Does multiplying a function $g(x)$ by $\frac{f(x)}{f(x)}$ preserve the domain? I feel unsure how to phrase this question so I'm going to start with an example of what I'm wondering about.
Say I want to calculate $\int \frac{\sqrt{x-2}}{x-1}dx$. I have been taught one can do so by the variable substitution $y = \sqrt{x-2}$ and the "unproper" algebra $dy/dx = \frac{1}{2\sqrt{x-2}} \iff dx = 2\sqrt{x-2} (dy)$ so that
$\int \frac{\sqrt{x-2}}{x-1}dx = \int \frac{y}{y^2 + 1} 2y (dy) = ...$ and so on  
I call the algebra "unproper" because my professor noted that it really is just a sort of a "memory rule" and not real algebraic operations, at least not for my calculus class since thus far $dx, dy...$ has just been used as notation and not mathematical objects.
It is my understanding that what is actually going on during the variable substitution is using the rule
$\int f(g(x))g'(x) = F(g(x)) + C \quad (R1)$
which in the above example would be something like  
$g(x) = \sqrt{x-2}$
$g'(x) = \frac{1}{2\sqrt{x-2}}$ so that  
$\int \dfrac{\sqrt{x-2}}{x-1}dx = \int \dfrac{g(x)}{g(x)^2+1} dx =  \int \left(\dfrac{g(x)}{g(x)^2+1}g'(x)^{-1} \right)g'(x) (dx)$ 
and from here use $(R1)$. But in the above example the domain of $\dfrac{\sqrt{x-2}}{x-1}$ is $[2, \infty[$ but multiplying with $g'(x)^{-1}g'(x)$ shrinks the domain to $]2, \infty[$ since $\dfrac{1}{2\sqrt{2-2}}$ is not defined because of dividing by zero. Am I correct that the above variable substitution then would be incorrect?

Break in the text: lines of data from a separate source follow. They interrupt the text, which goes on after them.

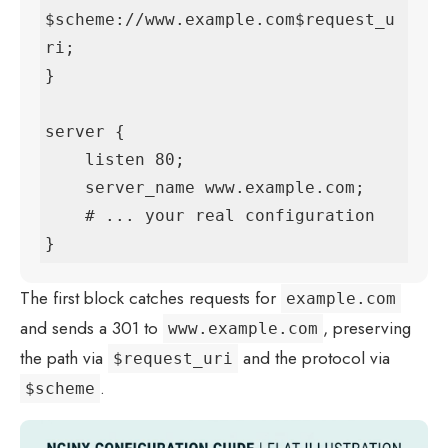
$scheme://www.example.com$request_u
ri;

}

server {

    listen 80;

    server_name www.example.com;

    # ... your real configuration

}
The first block catches requests for
example.com
and sends a 301 to
, preserving
www.example.com
the path via
and the protocol via
$request_uri
.
$scheme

 A: As far as I know, all substitution techniques at least in elementary calculus are based on the chain rule idea. Let's say the function $\frac{\sqrt{x-2}}{x-1}$ has an antiderivative $G(x)$. Then, the following must hold true:
$$\int\frac{\sqrt{x-2}}{x-1}\,dx=G(x)\Longleftrightarrow G'(x)=\frac{\sqrt{x-2}}{x-1}$$
There is nothing stopping us from saying that $x$ is actually itself a function of another variable, say $t$. Then, according to the chain rule, if we kept differentiating the function $G$ with respect to $t$, we should have gotten the following result:
$$G'(x(t))=\frac{\sqrt{x(t)-2}}{x(t)-1}x'(t)$$
The above means that the following must be true:
$$
\int\frac{\sqrt{x(t)-2}}{x(t)-1}x'(t)\,dt=G(x)\Longleftrightarrow G'(x(t))=\frac{\sqrt{x(t)-2}}{x(t)-1}x'(t)
$$
Say, $x(t)=t^2+2$, then:
$$\int\frac{\sqrt{x(t)-2}}{x(t)-1}x'(t)\,dt=
\int\frac{\sqrt{t^2+2-2}}{t^2+2-1}2t\,dt=
2\int\frac{t^2}{t^2+1}\,dt
$$
Now, we have a completely new integral that we can actually integrate. The variable of integration is $t$ and it is a function of $x$: $t(x)=\sqrt{x-2}$. And I see no domain issues here at all.